The bottom line is that the ruthless pragmatist approach, personified by the corporate 'persons' that surround us, is only one approach, and it is a destructive approach, with no future in it. Survival dictates that those of us who can, _must_ attempt to fall back on ways of thinking which have better societal survival value. This is very well demonstrated by the free software movement- which very directly places societal wellbeing ahead of the rights of individuals to profit from and withhold their works- and in so doing, tangibly gives all those 'oppressed' individuals access to far more than they could ever generate on their own.
That's the way society has always worked, folks. The future didn't belong to the first guy who made an axe, killed everyone else in his village who made axes, and became the lead hunter. The future went to the villages where everybody was cooperating in making axes, where the social expectations were that people would till the fields, would take care of things that needed doing even if it didn't benefit the individual all that much. Cooperation is a survival trait- a SOCIAL survival trait.
The people who are espousing the 'morality' of the gunpoint, of the 'I win, that is what morality is', are doomed- because yes Virginia, there is a reality, and your decision to place your own profit ahead of any other consideration does not affect this reality one iota, nor protect you from the consequences that you wish to simply ignore. And when the bill comes due, you can rant all you want about how _immoral_ it is for anyone to limit you or restrain you the slightest bit- you can rave about how unfair it is, don't people understand that you WON?
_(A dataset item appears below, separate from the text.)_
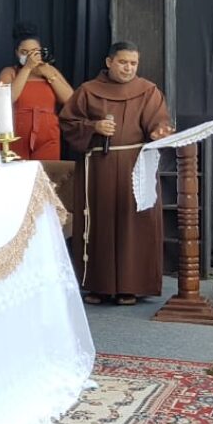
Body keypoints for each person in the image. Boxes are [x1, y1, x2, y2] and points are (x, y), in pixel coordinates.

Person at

But society must survive- and if you place your interests ahead of society's, you'd just better hope that you don't end up getting in the way, or your protests will be ignored as you get steamrollered- because morality and ethics do NOT boil down to 'he who wins, wins'. Nobody is so completely immune from the requirements of interacting with society as that...
Isn't every debate w/Linux a mini holy war of it's own? I can't count how many snide remarks I have heard about BSD/Linux camp
I would venture to say that because people put their hearts into the projects
For example, what would you say if there was a 'Ask Slashdot' about which is your favorite Microsoft Product?.. Rob would get a mail-bomb if that went through..
anyways.... I have never seen a more emotional holy-war driven passionate band of cowboys in my life. I hope it doesn't ever change!